## Records to use

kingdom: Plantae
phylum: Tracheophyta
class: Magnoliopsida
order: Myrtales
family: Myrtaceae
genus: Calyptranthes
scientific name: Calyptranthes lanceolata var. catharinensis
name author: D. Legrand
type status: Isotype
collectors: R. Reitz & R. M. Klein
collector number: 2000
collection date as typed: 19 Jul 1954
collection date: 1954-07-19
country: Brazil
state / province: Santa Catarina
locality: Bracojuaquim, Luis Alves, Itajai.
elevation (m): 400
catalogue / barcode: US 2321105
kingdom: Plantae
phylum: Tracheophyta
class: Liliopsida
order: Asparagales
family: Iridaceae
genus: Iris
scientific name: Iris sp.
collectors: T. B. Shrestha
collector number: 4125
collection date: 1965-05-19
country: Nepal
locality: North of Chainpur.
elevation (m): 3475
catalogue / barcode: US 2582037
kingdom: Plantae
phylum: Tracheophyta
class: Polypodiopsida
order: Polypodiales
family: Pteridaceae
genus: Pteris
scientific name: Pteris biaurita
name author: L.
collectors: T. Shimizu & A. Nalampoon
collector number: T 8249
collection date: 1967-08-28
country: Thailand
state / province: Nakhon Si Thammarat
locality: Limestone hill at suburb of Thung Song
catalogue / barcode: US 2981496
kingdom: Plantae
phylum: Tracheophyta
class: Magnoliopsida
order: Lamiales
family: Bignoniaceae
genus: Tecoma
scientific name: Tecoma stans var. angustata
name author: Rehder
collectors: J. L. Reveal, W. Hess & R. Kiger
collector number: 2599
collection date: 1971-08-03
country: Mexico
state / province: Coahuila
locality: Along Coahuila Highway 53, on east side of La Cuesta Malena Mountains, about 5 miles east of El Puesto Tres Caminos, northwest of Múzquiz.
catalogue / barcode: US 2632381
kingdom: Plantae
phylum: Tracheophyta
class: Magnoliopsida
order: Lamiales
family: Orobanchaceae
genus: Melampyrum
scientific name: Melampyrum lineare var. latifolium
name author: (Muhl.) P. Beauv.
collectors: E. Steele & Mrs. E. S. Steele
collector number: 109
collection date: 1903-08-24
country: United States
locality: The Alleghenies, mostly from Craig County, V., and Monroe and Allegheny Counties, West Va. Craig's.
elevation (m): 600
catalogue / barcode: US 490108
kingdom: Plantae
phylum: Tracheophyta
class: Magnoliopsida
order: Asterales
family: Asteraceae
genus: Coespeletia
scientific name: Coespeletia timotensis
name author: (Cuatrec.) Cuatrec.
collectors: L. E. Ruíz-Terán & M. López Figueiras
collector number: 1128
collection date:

## Task
Recast every line of the entries above as a Markdown table with two columns, Row and Text, numbering the rows consecutively and omitting any blank lines.

## Correct output
| Row | Text |
|---|---|
| 1 | kingdom: Plantae |
| 2 | phylum: Tracheophyta |
| 3 | class: Magnoliopsida |
| 4 | order: Myrtales |
| 5 | family: Myrtaceae |
| 6 | genus: Calyptranthes |
| 7 | scientific name: Calyptranthes lanceolata var. catharinensis |
| 8 | name author: D. Legrand |
| 9 | type status: Isotype |
| 10 | collectors: R. Reitz & R. M. Klein |
| 11 | collector number: 2000 |
| 12 | collection date as typed: 19 Jul 1954 |
| 13 | collection date: 1954-07-19 |
| 14 | country: Brazil |
| 15 | state / province: Santa Catarina |
| 16 | locality: Bracojuaquim, Luis Alves, Itajai. |
| 17 | elevation (m): 400 |
| 18 | catalogue / barcode: US 2321105 |
| 19 | kingdom: Plantae |
| 20 | phylum: Tracheophyta |
| 21 | class: Liliopsida |
| 22 | order: Asparagales |
| 23 | family: Iridaceae |
| 24 | genus: Iris |
| 25 | scientific name: Iris sp. |
| 26 | collectors: T. B. Shrestha |
| 27 | collector number: 4125 |
| 28 | collection date: 1965-05-19 |
| 29 | country: Nepal |
| 30 | locality: North of Chainpur. |
| 31 | elevation (m): 3475 |
| 32 | catalogue / barcode: US 2582037 |
| 33 | kingdom: Plantae |
| 34 | phylum: Tracheophyta |
| 35 | class: Polypodiopsida |
| 36 | order: Polypodiales |
| 37 | family: Pteridaceae |
| 38 | genus: Pteris |
| 39 | scientific name: Pteris biaurita |
| 40 | name author: L. |
| 41 | collectors: T. Shimizu & A. Nalampoon |
| 42 | collector number: T 8249 |
| 43 | collection date: 1967-08-28 |
| 44 | country: Thailand |
| 45 | state / province: Nakhon Si Thammarat |
| 46 | locality: Limestone hill at suburb of Thung Song |
| 47 | catalogue / barcode: US 2981496 |
| 48 | kingdom: Plantae |
| 49 | phylum: Tracheophyta |
| 50 | class: Magnoliopsida |
| 51 | order: Lamiales |
| 52 | family: Bignoniaceae |
| 53 | genus: Tecoma |
| 54 | scientific name: Tecoma stans var. angustata |
| 55 | name author: Rehder |
| 56 | collectors: J. L. Reveal, W. Hess & R. Kiger |
| 57 | collector number: 2599 |
| 58 | collection date: 1971-08-03 |
| 59 | country: Mexico |
| 60 | state / province: Coahuila |
| 61 | locality: Along Coahuila Highway 53, on east side of La Cuesta Malena Mountains, about 5 miles east of El Puesto Tres Caminos, northwest of Múzquiz. |
| 62 | catalogue / barcode: US 2632381 |
| 63 | kingdom: Plantae |
| 64 | phylum: Tracheophyta |
| 65 | class: Magnoliopsida |
| 66 | order: Lamiales |
| 67 | family: Orobanchaceae |
| 68 | genus: Melampyrum |
| 69 | scientific name: Melampyrum lineare var. latifolium |
| 70 | name author: (Muhl.) P. Beauv. |
| 71 | collectors: E. Steele & Mrs. E. S. Steele |
| 72 | collector number: 109 |
| 73 | collection date: 1903-08-24 |
| 74 | country: United States |
| 75 | locality: The Alleghenies, mostly from Craig County, V., and Monroe and Allegheny Counties, West Va. Craig's. |
| 76 | elevation (m): 600 |
| 77 | catalogue / barcode: US 490108 |
| 78 | kingdom: Plantae |
| 79 | phylum: Tracheophyta |
| 80 | class: Magnoliopsida |
| 81 | order: Asterales |
| 82 | family: Asteraceae |
| 83 | genus: Coespeletia |
| 84 | scientific name: Coespeletia timotensis |
| 85 | name author: (Cuatrec.) Cuatrec. |
| 86 | collectors: L. E. Ruíz-Terán & M. López Figueiras |
| 87 | collector number: 1128 |
| 88 | collection date: |